While the applause still thundered, a hat came through the crowd, as if to underscore that if the money holds out. Jeff pulled a hundred-dollar banknote out of his pocket and stuck it in the hat. He imagined doing such a thing back in 1914, or tried. He couldn't imagine having a hundred-dollar banknote in his pocket back then.
'There's a man who knows what we need,' Bedford Cunningham said as the rally began to break up.
'Sure as hell is. Sure as hell does,' Pinkard said. His voice was awed, almost as if he'd gone to church and been born again. He felt born again.
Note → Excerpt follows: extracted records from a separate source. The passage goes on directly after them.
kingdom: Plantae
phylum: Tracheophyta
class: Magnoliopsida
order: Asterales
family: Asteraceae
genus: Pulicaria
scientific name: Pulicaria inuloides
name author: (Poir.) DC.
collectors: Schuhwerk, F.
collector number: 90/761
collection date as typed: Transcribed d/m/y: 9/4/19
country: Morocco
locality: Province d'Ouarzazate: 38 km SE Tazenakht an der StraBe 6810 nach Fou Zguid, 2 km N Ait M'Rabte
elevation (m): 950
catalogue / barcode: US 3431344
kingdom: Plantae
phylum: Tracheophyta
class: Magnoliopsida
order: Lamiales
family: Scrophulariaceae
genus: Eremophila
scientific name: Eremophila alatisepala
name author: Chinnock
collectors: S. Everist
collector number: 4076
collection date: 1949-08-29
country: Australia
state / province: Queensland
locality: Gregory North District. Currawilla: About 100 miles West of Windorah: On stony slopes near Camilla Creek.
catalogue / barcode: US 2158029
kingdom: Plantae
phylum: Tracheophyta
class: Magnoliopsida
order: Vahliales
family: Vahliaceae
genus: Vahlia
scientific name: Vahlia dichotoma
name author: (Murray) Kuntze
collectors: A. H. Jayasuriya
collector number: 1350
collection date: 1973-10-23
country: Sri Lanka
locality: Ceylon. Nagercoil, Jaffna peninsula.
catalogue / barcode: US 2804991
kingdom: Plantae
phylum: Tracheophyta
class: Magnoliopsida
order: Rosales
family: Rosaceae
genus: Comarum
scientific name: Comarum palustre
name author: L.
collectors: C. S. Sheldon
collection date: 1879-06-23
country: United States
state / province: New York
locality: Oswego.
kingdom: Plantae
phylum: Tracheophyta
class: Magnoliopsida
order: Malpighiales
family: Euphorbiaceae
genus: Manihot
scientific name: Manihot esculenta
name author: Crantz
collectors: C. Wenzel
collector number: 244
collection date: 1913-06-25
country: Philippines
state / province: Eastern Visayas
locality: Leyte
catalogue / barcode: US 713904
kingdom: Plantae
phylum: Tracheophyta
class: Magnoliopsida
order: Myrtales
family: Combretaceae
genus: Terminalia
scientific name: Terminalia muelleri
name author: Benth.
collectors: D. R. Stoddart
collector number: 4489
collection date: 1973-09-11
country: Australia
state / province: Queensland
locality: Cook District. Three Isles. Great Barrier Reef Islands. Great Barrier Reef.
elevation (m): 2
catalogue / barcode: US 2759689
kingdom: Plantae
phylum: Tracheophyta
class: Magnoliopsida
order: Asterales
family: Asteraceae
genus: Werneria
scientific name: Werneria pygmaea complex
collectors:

Listening to Featherston made him believe the Confederate States could pull themselves together again. 'I'd follow him a long way.'
'Me, too,' Cunningham said. 'If whoever the Freedom Party runs is even a quarter as good on the stump as this Feathersmith-'
'Featherston,' Jeff corrected; he'd listened with great attention to every word the skinny man said. 'Jake Featherston.'
'Featherston,' Cunningham said. 'If I like who they're running here, I'll vote for him. I've been a Whig a long time, but I'd change.'
'So would I,' Jefferson Pinkard said. 'This Featherston, he knows what he's talking about. You can hear it in every word he says.'
VI
For perhaps the first time in his professional life, Colonel Irving Morrell wished he were back in Philadelphia. Fighting arguments about barrels by way of letters and telegrams from Leavenworth, Kansas, was not getting the job done in the way he would have hoped. Letters and wires were all too easy to ignore.